XRP’s structural resilience is being put to the test.
Large holder addresses hit all-time highs, signaling smart money accumulation.
If there’s one coin putting its holders’ patience to the ultimate test, it’s Ripple [XRP]. A month later, and it’s still down about 4% from where it was. It’s like the price is caught in limbo, teasing both bulls and bears without committing to either side.
You’d expect fatigue to kick in by now. XRP has tapped the $2 support level three times since May. Usually, the more a support level gets tested, the more likely it is to crack.
From a technical standpoint, that puts downside risk on the table. And yet, no capitulation. It’s almost like the whales and long-term holders know something the rest of the market hasn’t caught onto yet. Is it blind faith? Or is something brewing beneath the surface?
Silent and sideways – Unpacking XRP’s technical stillness
One look at XRP’s daily chart, and its silence is hard to miss.
While Bitcoin [BTC] surged from $76k in April, nearly doubling by mid-May, XRP’s price remained largely range-bound, showing minimal volatility.
This contrasts sharply with the prior cycle, where BTC’s breakout to $100k ignited a parabolic 500%+ rally in XRP, peaking at $3.54 in early January and pushing as many as 99.8% of its supply into profit.
Fast-forward to now, XRP’s profitability metric has retraced to roughly 80%. This indicates that while weak hands have likely offloaded their positions after taking profits, a substantial cohort of holders remains in unrealized gain territory.
According to AMBCrypto, these unrealized gains keep FOMO alive for further upside, which helps explain why we haven’t seen any major capitulation despite the sideways price action.

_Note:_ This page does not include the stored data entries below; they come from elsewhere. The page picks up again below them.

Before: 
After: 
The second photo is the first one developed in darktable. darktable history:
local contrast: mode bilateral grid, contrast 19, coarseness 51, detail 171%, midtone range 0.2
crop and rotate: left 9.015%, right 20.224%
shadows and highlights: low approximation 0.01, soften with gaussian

Market structure reflects patience, not pressure
On the surface, XRP might seem to lag behind its peers, but its underlying market structure suggests a developing structural edge, driven by concentrated supply dynamics.

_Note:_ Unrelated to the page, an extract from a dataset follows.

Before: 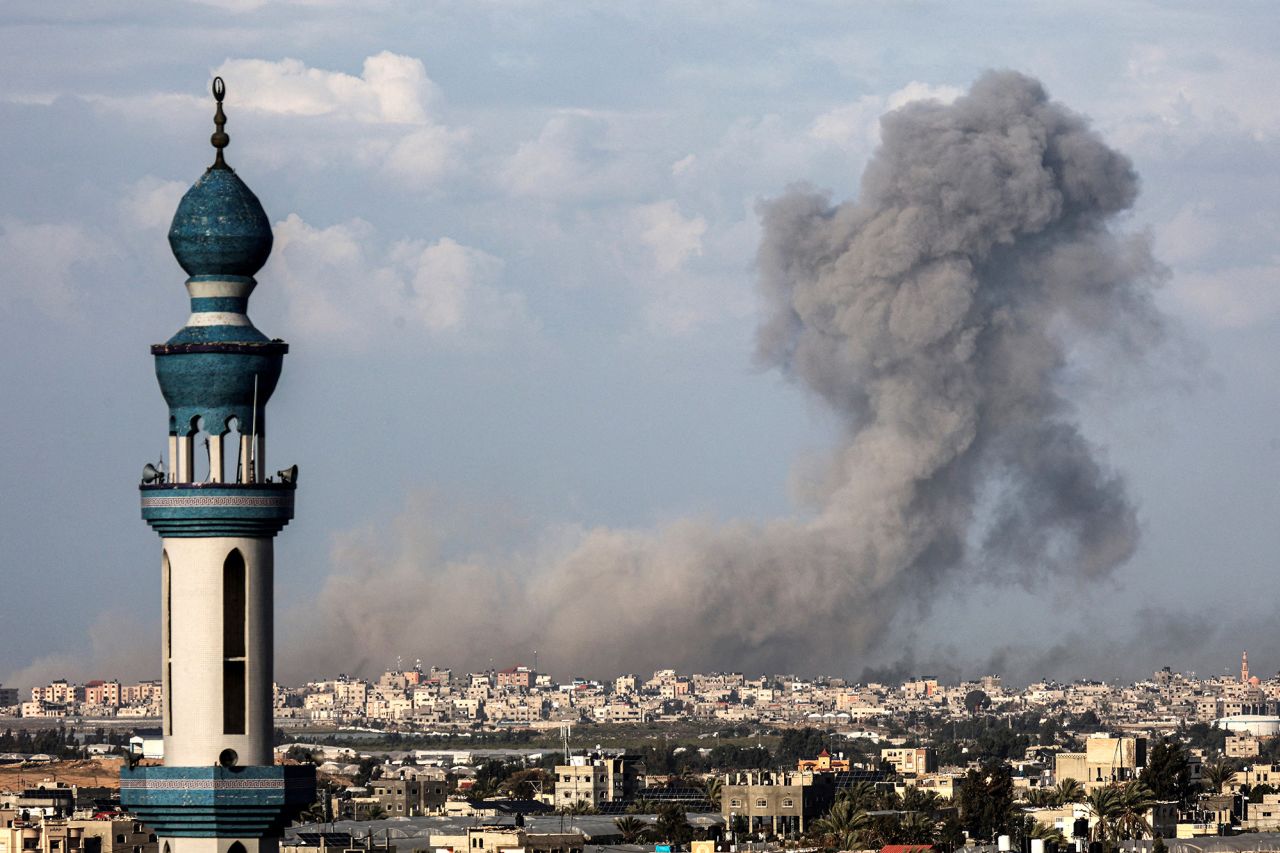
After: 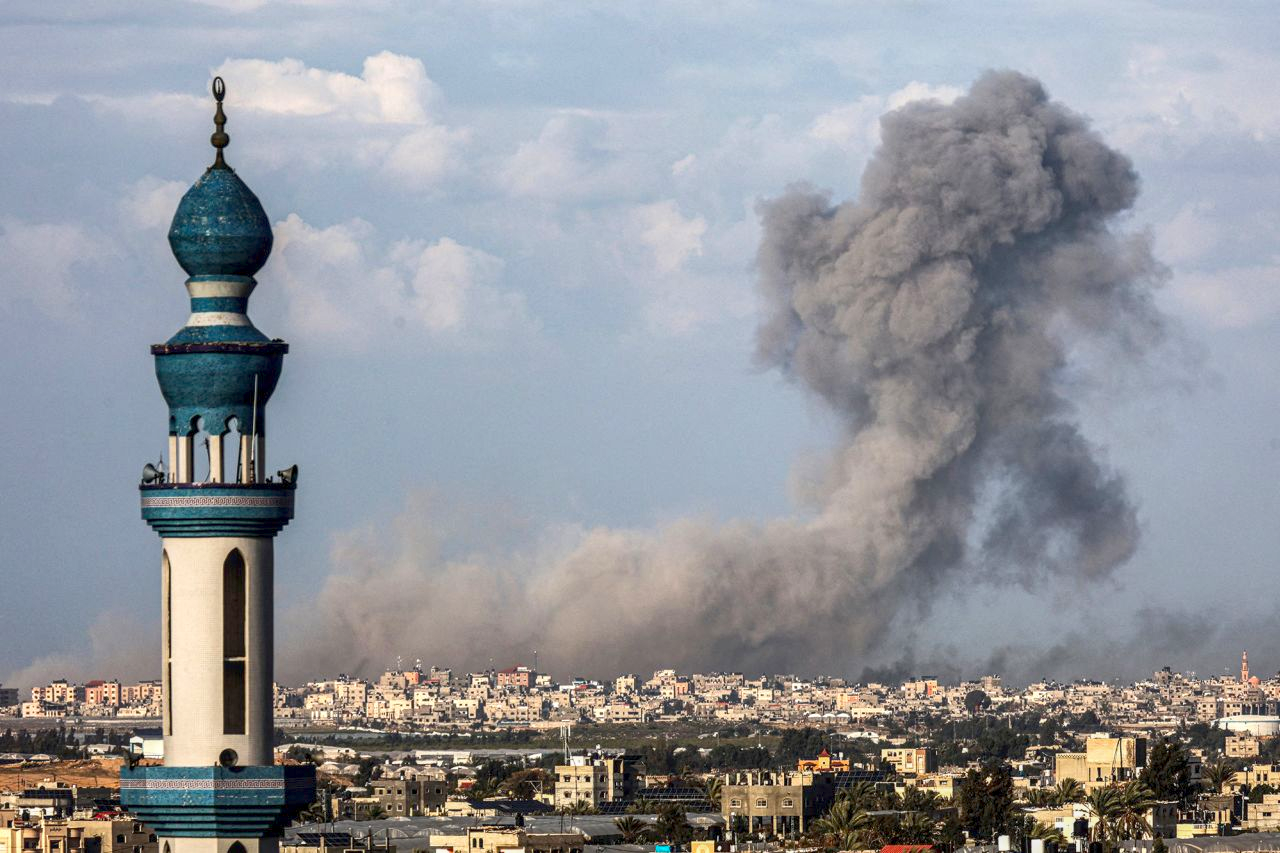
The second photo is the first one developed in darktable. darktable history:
local contrast: on, module defaults
color balance rgb: perceptual saturation grading › global saturation 18.273%, perceptual brilliance grading › global brilliance 20.662%, perceptual brilliance grading › shadows -34.456%, contrast -29.739%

Roughly 95% of Ripple’s total supply sits within just two dominant wallets, with about 85% controlled by addresses holding over 100,000 XRP. Another 11% is held by mid-sized addresses holding between 10,000 and 100,000 XRP.
Notably, addresses holding more than 10,000 XRP have climbed to a fresh all-time high of 303,000 coins, up from 285,000 just six months ago.
This accumulation pattern reveals where liquidity is being systematically absorbed.
Put differently, while most eyes are on faster-moving coins, XRP seems to be quietly locking down its supply. Strong hands are stepping in, weak hands are getting flushed out.
Compare that to Solana [SOL], where “hype-driven” rallies are showing signs of exhaustion, with conviction thinning and key support zones breaking down.
So while XRP may not be moving fast, it’s moving smart. And that slow, steady positioning could be what gives it a real edge for long-term holders.